--- DATA FOR ANALYSIS Enclosed Below ---

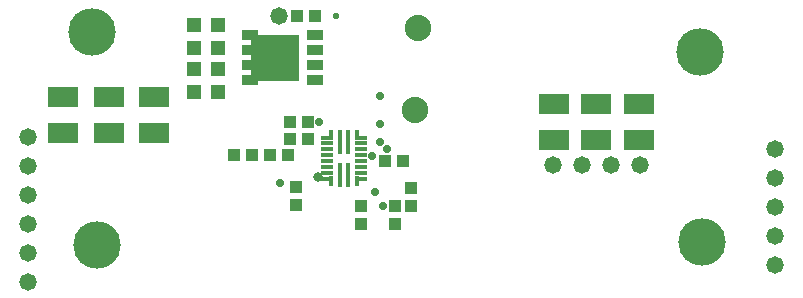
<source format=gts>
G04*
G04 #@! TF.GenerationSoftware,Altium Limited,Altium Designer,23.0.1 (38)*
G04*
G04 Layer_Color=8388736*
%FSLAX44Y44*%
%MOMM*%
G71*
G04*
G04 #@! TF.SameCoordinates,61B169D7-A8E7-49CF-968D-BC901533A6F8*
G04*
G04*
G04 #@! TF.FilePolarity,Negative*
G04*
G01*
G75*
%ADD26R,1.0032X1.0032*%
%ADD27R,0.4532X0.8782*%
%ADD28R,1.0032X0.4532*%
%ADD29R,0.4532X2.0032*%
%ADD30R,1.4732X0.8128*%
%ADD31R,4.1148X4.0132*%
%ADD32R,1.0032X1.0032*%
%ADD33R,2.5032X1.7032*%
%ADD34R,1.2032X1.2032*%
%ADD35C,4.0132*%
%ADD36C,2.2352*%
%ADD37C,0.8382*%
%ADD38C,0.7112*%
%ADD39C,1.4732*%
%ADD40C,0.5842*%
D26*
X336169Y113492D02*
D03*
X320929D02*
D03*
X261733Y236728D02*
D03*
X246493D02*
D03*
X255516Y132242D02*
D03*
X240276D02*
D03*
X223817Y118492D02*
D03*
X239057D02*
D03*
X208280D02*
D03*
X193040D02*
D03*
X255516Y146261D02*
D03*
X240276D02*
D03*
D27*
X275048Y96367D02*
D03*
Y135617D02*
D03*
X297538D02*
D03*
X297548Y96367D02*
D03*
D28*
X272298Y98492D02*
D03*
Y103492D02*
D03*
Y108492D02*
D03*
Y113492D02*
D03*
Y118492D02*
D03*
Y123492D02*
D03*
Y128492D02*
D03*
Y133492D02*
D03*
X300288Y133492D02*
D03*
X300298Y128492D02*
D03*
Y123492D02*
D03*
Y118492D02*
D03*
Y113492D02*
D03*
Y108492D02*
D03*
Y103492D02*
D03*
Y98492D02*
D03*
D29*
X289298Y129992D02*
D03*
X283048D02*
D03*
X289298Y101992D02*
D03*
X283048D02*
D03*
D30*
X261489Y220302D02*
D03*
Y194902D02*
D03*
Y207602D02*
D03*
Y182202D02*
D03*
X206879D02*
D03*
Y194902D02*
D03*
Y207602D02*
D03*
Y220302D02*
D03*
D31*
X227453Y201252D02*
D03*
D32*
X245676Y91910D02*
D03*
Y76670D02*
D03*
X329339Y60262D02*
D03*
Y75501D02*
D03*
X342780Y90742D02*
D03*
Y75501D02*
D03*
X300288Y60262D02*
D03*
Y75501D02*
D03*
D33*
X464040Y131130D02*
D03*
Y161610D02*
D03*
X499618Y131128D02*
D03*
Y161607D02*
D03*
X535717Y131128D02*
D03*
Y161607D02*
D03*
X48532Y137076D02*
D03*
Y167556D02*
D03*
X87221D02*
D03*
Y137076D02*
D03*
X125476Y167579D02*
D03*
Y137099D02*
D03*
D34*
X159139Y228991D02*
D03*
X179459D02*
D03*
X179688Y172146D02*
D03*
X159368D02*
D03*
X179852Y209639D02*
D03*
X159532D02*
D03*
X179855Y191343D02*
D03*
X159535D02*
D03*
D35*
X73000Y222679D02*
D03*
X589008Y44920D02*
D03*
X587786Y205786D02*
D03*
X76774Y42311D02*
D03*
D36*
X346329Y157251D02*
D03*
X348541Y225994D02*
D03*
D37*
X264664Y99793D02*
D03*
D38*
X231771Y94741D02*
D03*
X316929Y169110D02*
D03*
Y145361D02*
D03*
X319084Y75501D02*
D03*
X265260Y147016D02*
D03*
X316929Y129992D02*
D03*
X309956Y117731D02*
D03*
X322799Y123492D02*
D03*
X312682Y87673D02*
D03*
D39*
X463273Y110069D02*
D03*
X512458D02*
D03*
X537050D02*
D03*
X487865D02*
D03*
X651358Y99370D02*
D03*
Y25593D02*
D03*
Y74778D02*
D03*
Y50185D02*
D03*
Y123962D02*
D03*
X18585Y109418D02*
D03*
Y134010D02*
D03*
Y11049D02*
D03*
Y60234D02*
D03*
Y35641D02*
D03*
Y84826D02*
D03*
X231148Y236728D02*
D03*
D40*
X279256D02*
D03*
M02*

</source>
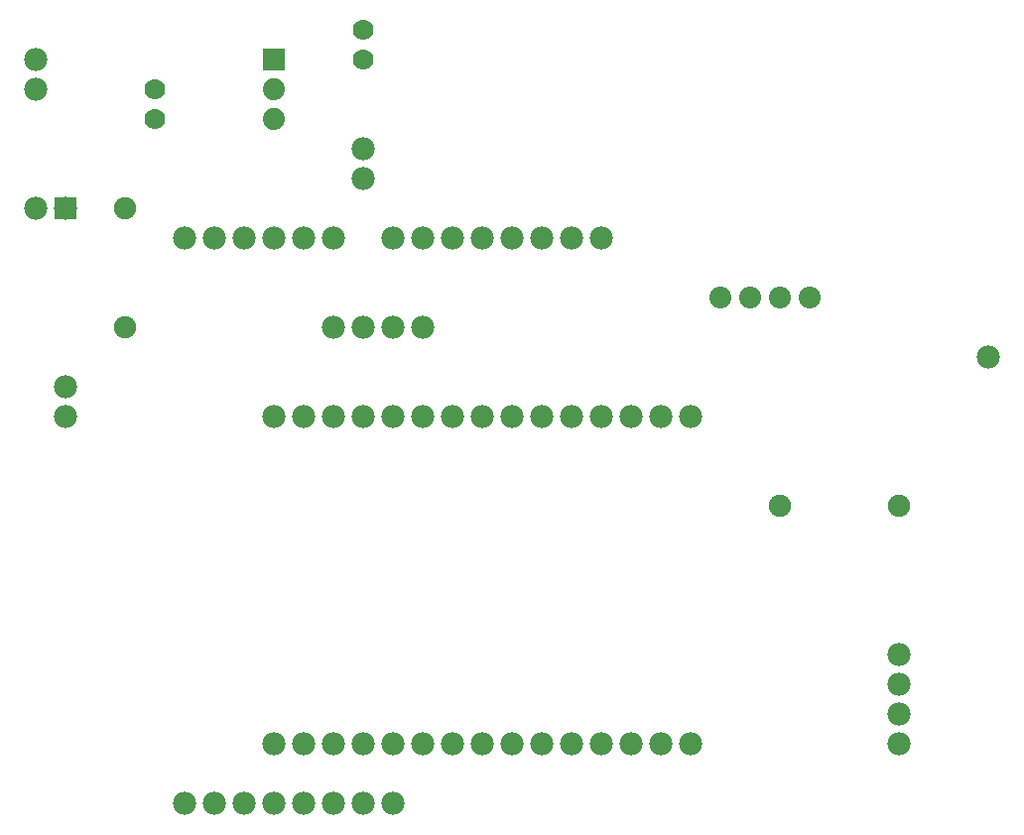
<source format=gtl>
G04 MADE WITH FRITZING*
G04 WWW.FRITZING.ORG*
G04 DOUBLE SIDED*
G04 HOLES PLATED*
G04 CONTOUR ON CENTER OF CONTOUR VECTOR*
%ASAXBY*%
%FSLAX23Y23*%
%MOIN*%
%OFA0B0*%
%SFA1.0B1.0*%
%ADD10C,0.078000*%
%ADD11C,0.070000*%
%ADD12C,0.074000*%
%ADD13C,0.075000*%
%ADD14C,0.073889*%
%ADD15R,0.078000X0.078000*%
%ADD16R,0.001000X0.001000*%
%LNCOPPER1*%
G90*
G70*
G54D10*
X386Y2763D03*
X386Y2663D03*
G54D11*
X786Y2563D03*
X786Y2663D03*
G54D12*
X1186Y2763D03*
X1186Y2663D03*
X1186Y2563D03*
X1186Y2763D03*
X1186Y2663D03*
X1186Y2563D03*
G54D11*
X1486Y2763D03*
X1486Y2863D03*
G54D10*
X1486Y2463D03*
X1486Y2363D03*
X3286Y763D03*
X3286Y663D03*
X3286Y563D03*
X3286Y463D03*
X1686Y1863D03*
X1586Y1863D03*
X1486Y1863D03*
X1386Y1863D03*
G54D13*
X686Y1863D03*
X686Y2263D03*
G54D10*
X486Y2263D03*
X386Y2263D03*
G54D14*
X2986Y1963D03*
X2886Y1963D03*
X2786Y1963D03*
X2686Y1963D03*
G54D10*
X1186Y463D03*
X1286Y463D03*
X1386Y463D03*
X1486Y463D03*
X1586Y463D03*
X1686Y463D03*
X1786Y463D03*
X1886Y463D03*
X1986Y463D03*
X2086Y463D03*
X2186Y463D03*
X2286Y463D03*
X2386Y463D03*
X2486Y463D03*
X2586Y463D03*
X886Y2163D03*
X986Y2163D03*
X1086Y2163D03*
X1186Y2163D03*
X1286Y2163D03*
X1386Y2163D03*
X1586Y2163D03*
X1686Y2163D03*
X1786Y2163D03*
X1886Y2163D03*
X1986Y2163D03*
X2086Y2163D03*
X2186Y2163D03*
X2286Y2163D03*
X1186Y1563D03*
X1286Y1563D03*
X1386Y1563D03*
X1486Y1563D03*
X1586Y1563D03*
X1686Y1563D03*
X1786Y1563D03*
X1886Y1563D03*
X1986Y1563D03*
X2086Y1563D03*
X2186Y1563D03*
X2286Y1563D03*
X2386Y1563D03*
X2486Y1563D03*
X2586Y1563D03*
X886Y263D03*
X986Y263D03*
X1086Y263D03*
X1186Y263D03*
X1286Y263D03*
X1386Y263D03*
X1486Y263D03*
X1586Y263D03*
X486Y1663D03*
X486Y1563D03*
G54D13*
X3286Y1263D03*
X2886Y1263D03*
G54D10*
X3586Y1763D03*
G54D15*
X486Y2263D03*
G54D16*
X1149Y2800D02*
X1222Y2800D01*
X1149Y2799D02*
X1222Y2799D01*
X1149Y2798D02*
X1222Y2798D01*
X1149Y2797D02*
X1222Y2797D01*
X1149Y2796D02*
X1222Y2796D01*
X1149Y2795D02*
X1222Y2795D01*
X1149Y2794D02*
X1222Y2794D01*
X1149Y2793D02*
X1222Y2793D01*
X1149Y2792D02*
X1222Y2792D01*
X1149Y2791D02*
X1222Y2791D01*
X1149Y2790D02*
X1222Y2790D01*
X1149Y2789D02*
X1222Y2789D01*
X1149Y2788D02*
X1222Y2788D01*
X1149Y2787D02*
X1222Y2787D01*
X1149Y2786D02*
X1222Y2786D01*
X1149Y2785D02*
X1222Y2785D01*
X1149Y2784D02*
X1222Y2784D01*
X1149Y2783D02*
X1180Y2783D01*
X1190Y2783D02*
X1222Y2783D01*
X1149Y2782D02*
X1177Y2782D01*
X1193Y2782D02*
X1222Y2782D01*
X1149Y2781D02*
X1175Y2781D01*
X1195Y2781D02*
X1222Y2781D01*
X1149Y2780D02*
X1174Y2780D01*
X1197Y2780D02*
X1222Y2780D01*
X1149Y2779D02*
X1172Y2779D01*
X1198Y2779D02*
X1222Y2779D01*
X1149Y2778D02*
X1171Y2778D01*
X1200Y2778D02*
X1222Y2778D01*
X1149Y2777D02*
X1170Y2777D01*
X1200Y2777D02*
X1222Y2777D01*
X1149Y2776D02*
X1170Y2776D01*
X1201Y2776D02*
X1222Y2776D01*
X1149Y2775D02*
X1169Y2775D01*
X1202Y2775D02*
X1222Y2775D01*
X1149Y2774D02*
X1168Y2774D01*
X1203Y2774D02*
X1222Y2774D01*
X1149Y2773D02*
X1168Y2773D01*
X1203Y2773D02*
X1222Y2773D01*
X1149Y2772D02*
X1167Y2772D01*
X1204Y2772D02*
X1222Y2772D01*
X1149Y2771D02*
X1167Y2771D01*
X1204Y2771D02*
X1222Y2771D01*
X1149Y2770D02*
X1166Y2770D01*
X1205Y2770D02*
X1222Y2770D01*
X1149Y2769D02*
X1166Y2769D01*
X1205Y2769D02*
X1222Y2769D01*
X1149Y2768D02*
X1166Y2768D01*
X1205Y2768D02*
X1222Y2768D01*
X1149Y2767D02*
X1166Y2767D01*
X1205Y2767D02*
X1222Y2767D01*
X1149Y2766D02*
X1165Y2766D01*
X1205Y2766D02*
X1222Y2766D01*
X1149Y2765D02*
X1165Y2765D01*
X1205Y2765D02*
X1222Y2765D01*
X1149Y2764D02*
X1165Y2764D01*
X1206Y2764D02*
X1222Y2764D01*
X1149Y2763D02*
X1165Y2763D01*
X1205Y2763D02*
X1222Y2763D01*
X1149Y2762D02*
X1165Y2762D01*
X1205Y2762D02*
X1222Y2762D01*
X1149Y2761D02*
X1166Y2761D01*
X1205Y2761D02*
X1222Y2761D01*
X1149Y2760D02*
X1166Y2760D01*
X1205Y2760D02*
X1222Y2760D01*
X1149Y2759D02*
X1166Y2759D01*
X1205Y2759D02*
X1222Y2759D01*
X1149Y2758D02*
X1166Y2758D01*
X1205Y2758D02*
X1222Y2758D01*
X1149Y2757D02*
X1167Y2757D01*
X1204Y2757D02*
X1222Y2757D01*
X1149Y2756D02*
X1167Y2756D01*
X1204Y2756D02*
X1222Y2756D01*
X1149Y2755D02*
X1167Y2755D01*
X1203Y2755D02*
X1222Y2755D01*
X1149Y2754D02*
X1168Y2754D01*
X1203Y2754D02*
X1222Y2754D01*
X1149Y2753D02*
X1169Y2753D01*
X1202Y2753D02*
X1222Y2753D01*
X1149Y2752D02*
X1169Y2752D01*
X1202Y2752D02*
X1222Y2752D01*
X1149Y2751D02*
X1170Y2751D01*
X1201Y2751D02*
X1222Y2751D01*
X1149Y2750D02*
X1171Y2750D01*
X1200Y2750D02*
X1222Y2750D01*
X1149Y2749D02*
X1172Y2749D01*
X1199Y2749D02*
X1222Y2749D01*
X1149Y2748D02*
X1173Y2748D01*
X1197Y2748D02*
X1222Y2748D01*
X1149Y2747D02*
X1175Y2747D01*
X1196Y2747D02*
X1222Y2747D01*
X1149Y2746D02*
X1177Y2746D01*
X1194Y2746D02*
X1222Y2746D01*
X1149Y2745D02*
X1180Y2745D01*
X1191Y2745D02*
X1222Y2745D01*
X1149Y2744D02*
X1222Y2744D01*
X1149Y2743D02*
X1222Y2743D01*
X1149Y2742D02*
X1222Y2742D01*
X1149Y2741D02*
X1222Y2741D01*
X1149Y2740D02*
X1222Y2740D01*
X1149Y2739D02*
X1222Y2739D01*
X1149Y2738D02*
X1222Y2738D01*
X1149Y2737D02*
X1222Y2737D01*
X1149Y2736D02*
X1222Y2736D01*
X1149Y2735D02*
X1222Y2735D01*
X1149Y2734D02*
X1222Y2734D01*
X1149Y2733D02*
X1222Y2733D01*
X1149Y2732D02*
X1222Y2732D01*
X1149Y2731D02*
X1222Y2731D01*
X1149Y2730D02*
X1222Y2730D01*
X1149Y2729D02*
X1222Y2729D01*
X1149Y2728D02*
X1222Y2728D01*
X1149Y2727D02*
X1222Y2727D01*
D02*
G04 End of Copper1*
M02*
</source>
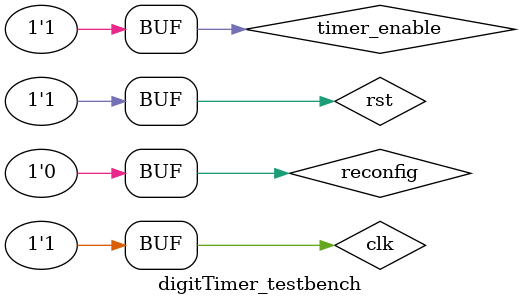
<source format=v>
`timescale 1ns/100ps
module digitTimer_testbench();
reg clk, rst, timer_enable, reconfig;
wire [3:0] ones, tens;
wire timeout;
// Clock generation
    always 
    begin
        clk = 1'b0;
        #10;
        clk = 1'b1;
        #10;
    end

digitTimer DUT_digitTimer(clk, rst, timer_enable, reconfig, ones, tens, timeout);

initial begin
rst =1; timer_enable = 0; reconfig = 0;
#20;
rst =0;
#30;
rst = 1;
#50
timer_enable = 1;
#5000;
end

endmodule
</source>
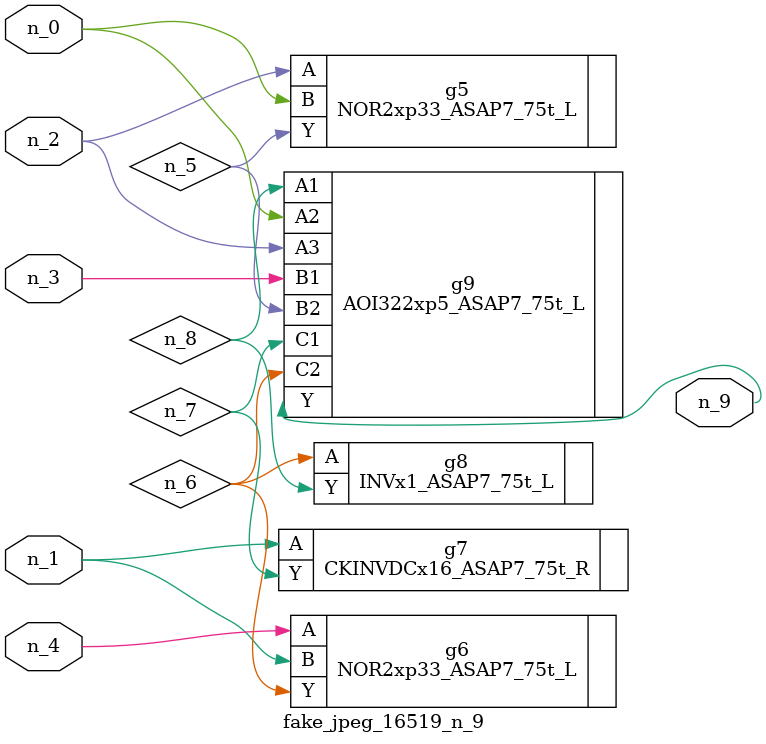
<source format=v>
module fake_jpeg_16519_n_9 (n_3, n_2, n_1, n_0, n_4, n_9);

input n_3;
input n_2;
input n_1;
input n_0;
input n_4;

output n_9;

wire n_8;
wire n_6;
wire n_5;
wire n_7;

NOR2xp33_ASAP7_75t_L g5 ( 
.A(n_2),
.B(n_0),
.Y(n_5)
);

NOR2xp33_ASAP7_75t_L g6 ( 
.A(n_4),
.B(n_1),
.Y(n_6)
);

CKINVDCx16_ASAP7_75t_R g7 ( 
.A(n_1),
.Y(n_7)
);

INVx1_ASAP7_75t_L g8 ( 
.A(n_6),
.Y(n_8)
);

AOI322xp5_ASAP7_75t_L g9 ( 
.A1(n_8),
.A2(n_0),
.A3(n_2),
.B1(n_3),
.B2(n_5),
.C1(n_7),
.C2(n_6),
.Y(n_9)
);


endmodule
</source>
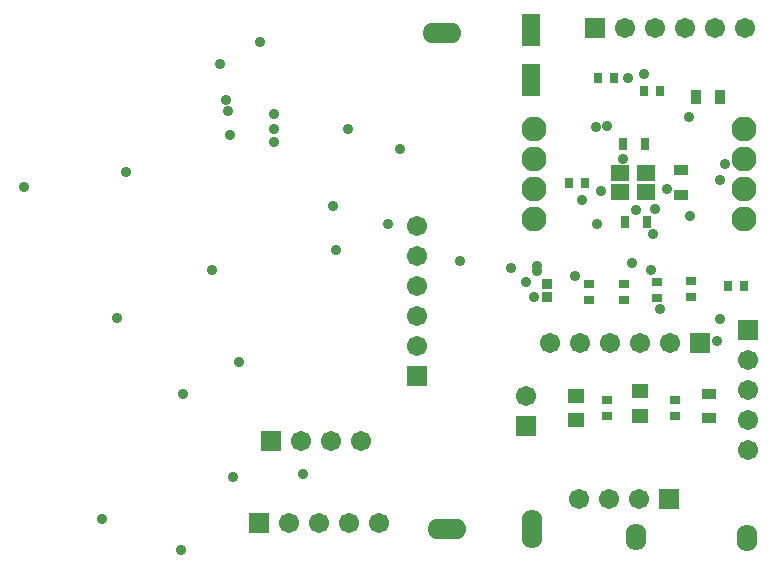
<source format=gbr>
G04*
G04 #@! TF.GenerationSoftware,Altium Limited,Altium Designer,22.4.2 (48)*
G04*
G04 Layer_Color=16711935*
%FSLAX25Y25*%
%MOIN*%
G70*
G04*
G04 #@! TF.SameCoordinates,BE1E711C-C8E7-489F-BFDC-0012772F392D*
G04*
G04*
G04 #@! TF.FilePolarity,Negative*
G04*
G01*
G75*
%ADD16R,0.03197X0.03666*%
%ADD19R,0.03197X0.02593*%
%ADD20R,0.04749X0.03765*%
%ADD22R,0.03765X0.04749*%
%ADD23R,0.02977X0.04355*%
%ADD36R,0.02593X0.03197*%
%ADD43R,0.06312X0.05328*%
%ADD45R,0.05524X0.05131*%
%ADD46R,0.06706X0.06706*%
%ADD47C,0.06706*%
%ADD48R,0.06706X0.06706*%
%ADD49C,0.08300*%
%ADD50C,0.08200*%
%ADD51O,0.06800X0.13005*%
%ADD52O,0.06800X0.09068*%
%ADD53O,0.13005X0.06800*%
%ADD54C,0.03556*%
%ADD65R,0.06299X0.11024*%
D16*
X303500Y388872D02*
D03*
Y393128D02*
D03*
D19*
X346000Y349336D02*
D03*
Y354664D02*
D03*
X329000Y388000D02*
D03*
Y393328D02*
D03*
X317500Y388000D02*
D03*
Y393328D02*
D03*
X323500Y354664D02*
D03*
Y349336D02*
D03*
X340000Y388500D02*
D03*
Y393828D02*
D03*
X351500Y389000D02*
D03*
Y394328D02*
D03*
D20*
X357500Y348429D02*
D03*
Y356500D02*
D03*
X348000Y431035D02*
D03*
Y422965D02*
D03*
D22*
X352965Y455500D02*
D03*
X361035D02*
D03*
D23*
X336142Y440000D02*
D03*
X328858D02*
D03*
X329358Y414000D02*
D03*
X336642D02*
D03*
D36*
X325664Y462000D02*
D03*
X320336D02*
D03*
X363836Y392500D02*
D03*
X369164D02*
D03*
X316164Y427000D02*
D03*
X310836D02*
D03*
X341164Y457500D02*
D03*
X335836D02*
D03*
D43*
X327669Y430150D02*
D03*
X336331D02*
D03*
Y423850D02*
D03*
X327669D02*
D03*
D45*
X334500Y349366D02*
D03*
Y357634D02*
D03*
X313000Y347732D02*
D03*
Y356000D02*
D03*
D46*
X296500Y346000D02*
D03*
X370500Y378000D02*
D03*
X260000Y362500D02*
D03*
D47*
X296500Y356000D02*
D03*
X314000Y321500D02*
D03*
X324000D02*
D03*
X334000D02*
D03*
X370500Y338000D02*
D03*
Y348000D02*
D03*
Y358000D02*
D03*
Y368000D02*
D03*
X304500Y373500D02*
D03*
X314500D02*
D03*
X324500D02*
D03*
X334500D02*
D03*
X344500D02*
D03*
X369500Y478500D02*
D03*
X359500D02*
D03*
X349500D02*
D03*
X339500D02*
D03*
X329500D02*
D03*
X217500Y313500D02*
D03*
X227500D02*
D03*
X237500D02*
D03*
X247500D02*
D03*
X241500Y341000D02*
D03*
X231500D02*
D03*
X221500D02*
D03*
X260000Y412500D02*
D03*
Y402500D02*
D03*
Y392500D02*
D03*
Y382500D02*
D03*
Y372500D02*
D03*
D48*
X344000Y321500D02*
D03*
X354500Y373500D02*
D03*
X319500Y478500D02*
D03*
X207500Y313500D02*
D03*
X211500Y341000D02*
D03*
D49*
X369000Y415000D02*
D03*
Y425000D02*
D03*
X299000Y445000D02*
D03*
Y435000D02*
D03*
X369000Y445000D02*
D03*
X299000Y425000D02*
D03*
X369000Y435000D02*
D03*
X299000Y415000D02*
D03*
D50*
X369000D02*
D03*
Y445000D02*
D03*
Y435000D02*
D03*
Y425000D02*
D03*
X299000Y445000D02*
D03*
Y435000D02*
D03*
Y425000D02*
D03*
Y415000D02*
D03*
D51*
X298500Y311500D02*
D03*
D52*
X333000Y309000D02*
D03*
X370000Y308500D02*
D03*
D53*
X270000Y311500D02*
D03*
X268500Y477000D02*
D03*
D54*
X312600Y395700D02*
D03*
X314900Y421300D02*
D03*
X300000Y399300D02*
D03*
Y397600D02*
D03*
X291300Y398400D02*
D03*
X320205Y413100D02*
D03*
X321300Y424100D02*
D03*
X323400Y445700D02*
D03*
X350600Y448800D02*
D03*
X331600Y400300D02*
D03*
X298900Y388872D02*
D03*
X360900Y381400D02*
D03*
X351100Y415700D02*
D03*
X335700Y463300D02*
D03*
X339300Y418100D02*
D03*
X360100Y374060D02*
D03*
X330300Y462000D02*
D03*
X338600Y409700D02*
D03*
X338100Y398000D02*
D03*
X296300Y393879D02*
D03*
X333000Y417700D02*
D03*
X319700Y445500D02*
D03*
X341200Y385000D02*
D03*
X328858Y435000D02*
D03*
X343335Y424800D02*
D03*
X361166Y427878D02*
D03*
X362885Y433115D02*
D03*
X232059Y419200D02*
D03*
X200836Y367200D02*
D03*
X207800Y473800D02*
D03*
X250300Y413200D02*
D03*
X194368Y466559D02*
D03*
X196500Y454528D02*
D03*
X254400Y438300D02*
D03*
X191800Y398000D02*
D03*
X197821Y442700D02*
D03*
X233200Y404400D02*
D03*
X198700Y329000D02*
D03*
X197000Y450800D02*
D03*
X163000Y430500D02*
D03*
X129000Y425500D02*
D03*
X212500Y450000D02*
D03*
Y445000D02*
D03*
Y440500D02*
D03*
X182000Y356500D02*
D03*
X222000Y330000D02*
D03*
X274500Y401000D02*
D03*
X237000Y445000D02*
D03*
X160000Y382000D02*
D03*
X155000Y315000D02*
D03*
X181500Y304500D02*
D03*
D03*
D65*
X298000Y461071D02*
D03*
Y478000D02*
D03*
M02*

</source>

--- End of Enclosed DATA FOR ANALYSIS ---

# PROBLEM DETAILS:
Please output the lines of the listing above that fall in the stretch from the one with "X1149Y2796D02*" through the one with "X1149Y2779D02*", exactly and only those.

# EXERCISE SOLUTION:
X1149Y2796D02*
X1222Y2796D01*
X1149Y2795D02*
X1222Y2795D01*
X1149Y2794D02*
X1222Y2794D01*
X1149Y2793D02*
X1222Y2793D01*
X1149Y2792D02*
X1222Y2792D01*
X1149Y2791D02*
X1222Y2791D01*
X1149Y2790D02*
X1222Y2790D01*
X1149Y2789D02*
X1222Y2789D01*
X1149Y2788D02*
X1222Y2788D01*
X1149Y2787D02*
X1222Y2787D01*
X1149Y2786D02*
X1222Y2786D01*
X1149Y2785D02*
X1222Y2785D01*
X1149Y2784D02*
X1222Y2784D01*
X1149Y2783D02*
X1180Y2783D01*
X1190Y2783D02*
X1222Y2783D01*
X1149Y2782D02*
X1177Y2782D01*
X1193Y2782D02*
X1222Y2782D01*
X1149Y2781D02*
X1175Y2781D01*
X1195Y2781D02*
X1222Y2781D01*
X1149Y2780D02*
X1174Y2780D01*
X1197Y2780D02*
X1222Y2780D01*
X1149Y2779D02*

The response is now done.